Since therapy for neuroblastoma relies heavily upon alkylating agents and acquired alkylator resistance likely contributes to recurrent disease, drugs that improve response to alkylating agents may be useful in resistant disease. Glutathione (GSH) is a ubiquitous, intracellular thiol containing tri-peptide that, along with its associated enzymes, plays a critical role in cell growth and metabolism, by maintaining the redox potential of the intracellular environment (Tew 1994; Stokes et al. 2000). Buthionine sulfoximine (BSO), a selective inhibitor of g-glutamylcysteine synthetase (g-GCS),the rate-limiting enzyme in GSH synthesis, can enhance alkylator anti-tumor efficacy in a variety of solid tumors. In vitro data have shown BSO to have significant single-agent cytotoxicity against neuroblastoma (Anderson et al. 1997,1999). Pre-treatment of neuroblastoma cell lines with only 10 pM BSO for 24 h synergistically enhanced the cytotoxicity of 10 pM melphalan by 1-2 logs of cell kill (Anderson et al. 1997). Promising results have been found in adult trials for ovarian cancer, small cell lung cancer, and melanoma, using continuous infusion of BSO and non-myeloablative doses of melphalan, with myelosuppression as the main toxicity (Bailey et al. 1997; O'Dwyer et al. 1992;Yao et al. 1993).

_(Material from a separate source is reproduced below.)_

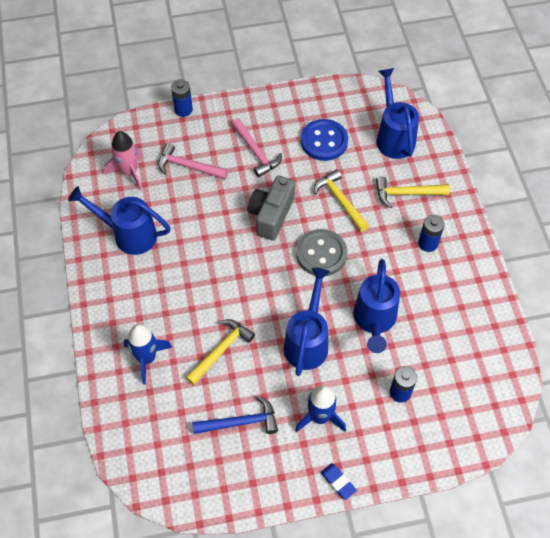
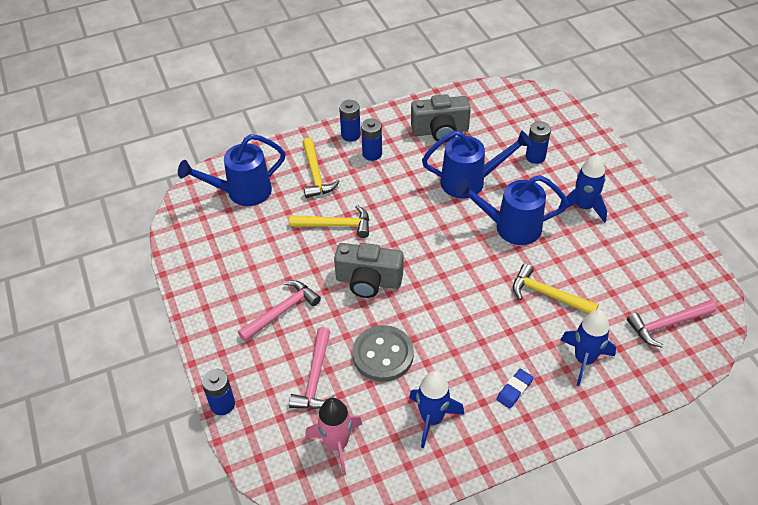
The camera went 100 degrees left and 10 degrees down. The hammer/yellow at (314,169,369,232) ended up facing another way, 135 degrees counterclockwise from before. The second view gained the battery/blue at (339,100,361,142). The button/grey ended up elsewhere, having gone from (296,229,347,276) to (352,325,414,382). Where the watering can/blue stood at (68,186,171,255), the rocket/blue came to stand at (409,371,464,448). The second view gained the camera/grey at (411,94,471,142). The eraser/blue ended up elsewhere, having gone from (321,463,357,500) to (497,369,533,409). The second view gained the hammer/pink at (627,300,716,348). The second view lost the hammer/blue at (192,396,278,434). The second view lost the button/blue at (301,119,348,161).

A pilot study of BSO (3 g/m2 bolus followed by a 72-h continuous infusion (CI) of 0.75-1.0 gm/m2 h-1) and L-PAM (15 mg/m2 bolus at hour 48 of BSO infusion) was carried out in 32 patients with recurrent neuroblastoma (Anderson et al. 1998). Of 31 evalu-
able patients, there were 7 partial responses (PR), 2 minor responses (MR), 9 stable disease (SD), and 13 patients with progressive disease (PD). Nearly all patients experienced grade-3 leukopenia and thrombocytopenia, plus grade-2 nausea. There were two toxic deaths on study secondary to renal and CNS toxicity. At autopsy, both children had evidence of mid-brain edema and eosinophilic necrosis of the pons. Other patients on study showed no consistent pattern of impending renal/neurologic toxicity (Anderson et al. 1998). A phase-I study of BSO with melphalan is underway in the New Approaches to Neuroblastoma Therapy (NANT) consortium (N9902), which increases the melphalan to myeloablative doses with peripheral blood stem-cell support,while holding the BSO infusion constant, with close monitoring for possible renal or neurologic toxicity.